DIVE_33 村雲亮司
「良川さん。村雲亮司はいったい何をやろうとしているんですか? 私は長い間、彼の指示に従い行動してきましたが、結局真意は理解できませんでした」
村雲亮司の真意。それは檜山が長きにわたって相当思い悩んだものだった。
「……彼は完全自律型AIの研究をしていますから、それに関係のあることかもしれません。あるいは……いえ、なんでもありません」
良川は途中で言葉を呑み込んだ。
「完全自律型AIの研究……。それがどう繋がるのか……」
額に手を当てて檜山は考え込む。良川も良川で何かを考えているようだった。
「真意も本当の目的も直接本人に聞けばいいじゃない」
二人が考え込む中、鈴森ははっきりと言った。
「……確かに。その通りだね」
檜山は納得して今考えていることを頭の片隅に置いた。
「とにかく亮司が今どこにいるのか、どこに向かっているのかを考えましょう。事件の鍵なんだから、鍵穴もすぐ近くにあるはずよ」
「そうは言っても、手がかりがないことにはどうしようも……」
良川が弱音を吐くと、
「あなた偉いんでしょ。
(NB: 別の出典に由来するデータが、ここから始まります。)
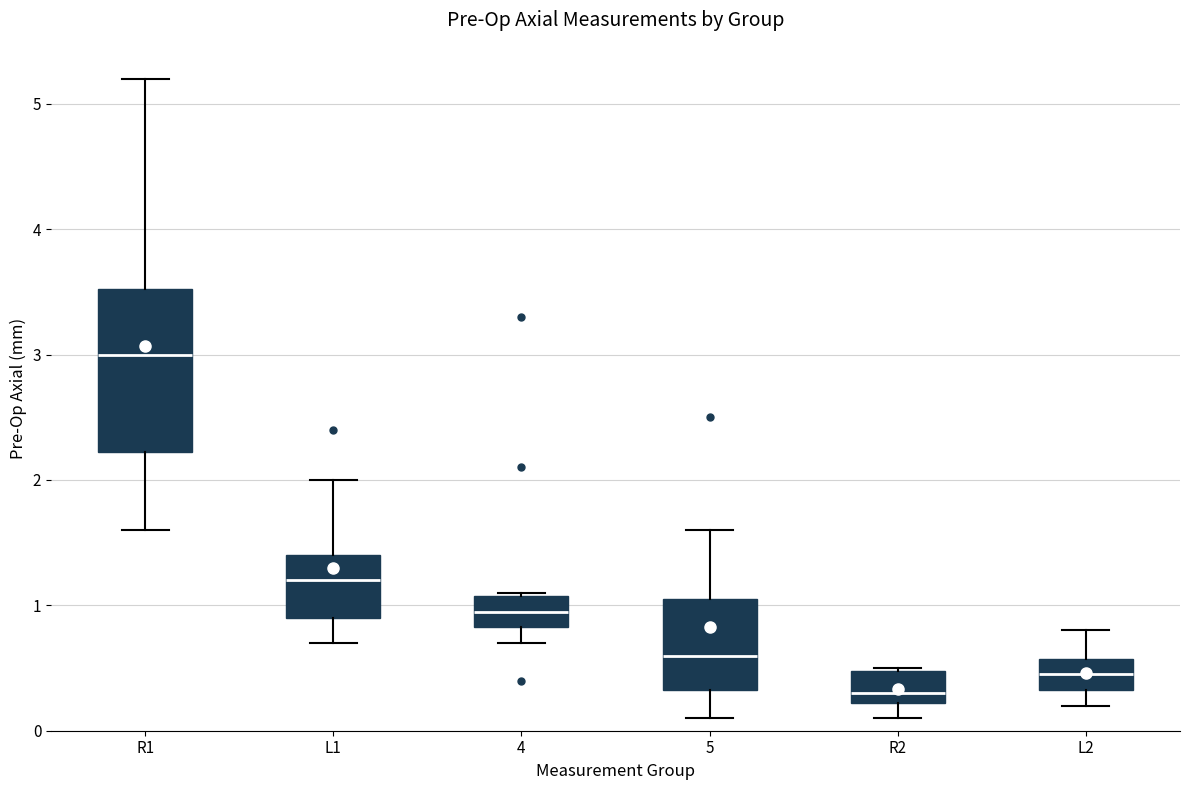

Reading left to right, transcribe this box plot: for each box, give where its median line is, the range the box spans, and where its two whiskers end, as read against the y-axis. The values are not printed on the chart, so give them approximately, as read against the axis.

R1: median 3.0, box 2.2 to 3.5, whiskers 1.6 to 5.2
L1: median 1.2, box 0.9 to 1.4, whiskers 0.7 to 2.0
4: median 1.0, box 0.8 to 1.1, whiskers 0.7 to 1.1
5: median 0.6, box 0.3 to 1.1, whiskers 0.1 to 1.6
R2: median 0.3, box 0.2 to 0.5, whiskers 0.1 to 0.5
L2: median 0.5, box 0.3 to 0.6, whiskers 0.2 to 0.8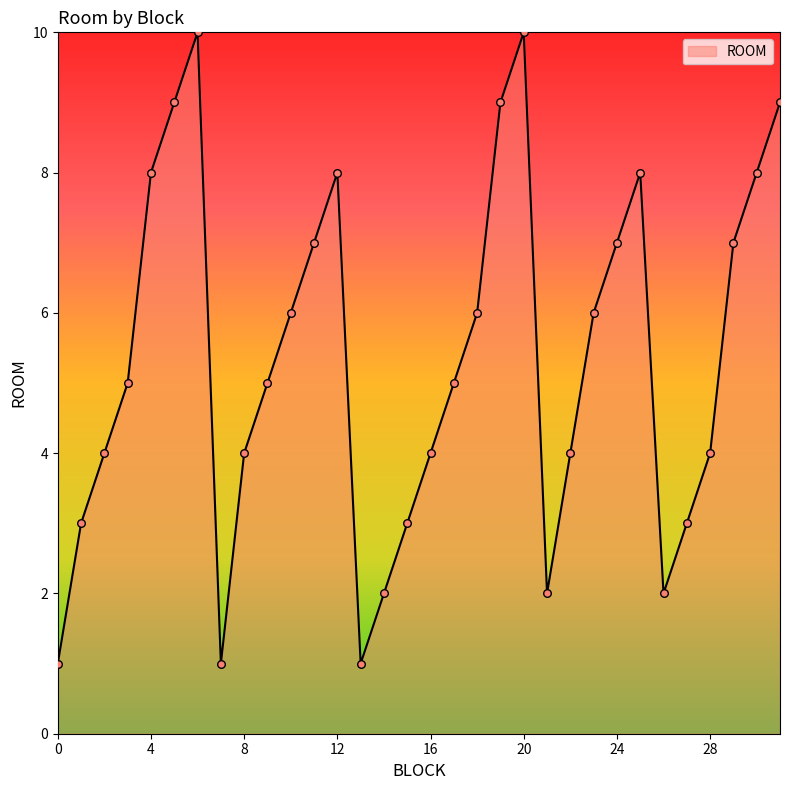

What is the maximum value shown in the chart?

10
どうにかならないの?」
鈴森は上から目線で返した。
「あちらの世界は庭と呼んでもいいくらいに詳しいですが、こちらの世界についてはからっきしで……」
良川は頭を垂れてさらに弱音を吐いた。その時、
「どこに向かっているのかなら分かるよ」
檜山が横から唐突に言った。
「……え?」
「……ん?」
二人は魂が抜けたかのようにポカンとした。
「もう一度言うよ。亮司君がどこに向かっているのかなら分かる」
檜山はもう一度言った。今度はさっきよりも丁寧にはっきりと。
聞き間違いでないことが分かった二人は我に返った。
「今朝、亮司君に噛ませたあのガム、実は発信機なんだ。念のために保険をかけておいたんだよ」
「……なんと。抜け目がないですね……」
良川は驚嘆の声を漏らした。
「でもちょっと待って。前に問い詰めた時、知らないって首を横に振ったわよね。……どういうことなの?」
あの時の返答に納得いかず鈴森はそう問うた。
「また怒られるかもしれないけど、嘘だよ。あの状態で話したら、勢いのまま窓から飛び降りそうだったからね」
「……なるほどね」
鈴森は怒らなかった。聞いていたら本当にそうしたかもしれないと思ったのだ。
「怒ってるかい?」
「いいえ。怒ってないわよ。もしも発信機の件が嘘だったなら怒るけど」
「大丈夫。それは絶対に嘘じゃないから」
檜山がそう返事をすると、鈴森はほっとした顔になった。
「その発信機の信号はどこで確認するんですか?」
「TRUE WORLD内で確認できます。なので、僕たちに社内のDIVEを貸してもらえませんか?」
檜山は質問に答えたあとでお願いをした。
「もちろんですとも。ではDIVEルームへ案内します」
良川は大きく頷いて快諾した。
檜山と鈴森は良川に案内されて社内のDIVEルームに行った。
「ここがDIVEルームです。空いてるものを使ってください」
良川がスライド式の扉をカードキーで開けると、ずらりと並んだDIVEが目に飛び込んできた。この部屋には全部で五十台あり、その内いくつかは使用中だ。
「いっぱいあるわねー。どれにしようかしら」
「どれも同じさ」
檜山は迷う鈴森に一声かけて、最寄りのDIVEに入った。
「それもそうね」
鈴森は選ぶのをやめて近くのDIVEに入った。
二人が無事にログインしたのを確認した良川は、
「おっと、私も私も」
思いだしたように慌ててDIVEに入った。
「ねえ、ヒーナ。どうやって信号を確認するの?」
「ちょっと待ってください」
ヒーナは目の前にウィンドウを出して操作を始めた。発信機の信号をキャッチしているのだろう。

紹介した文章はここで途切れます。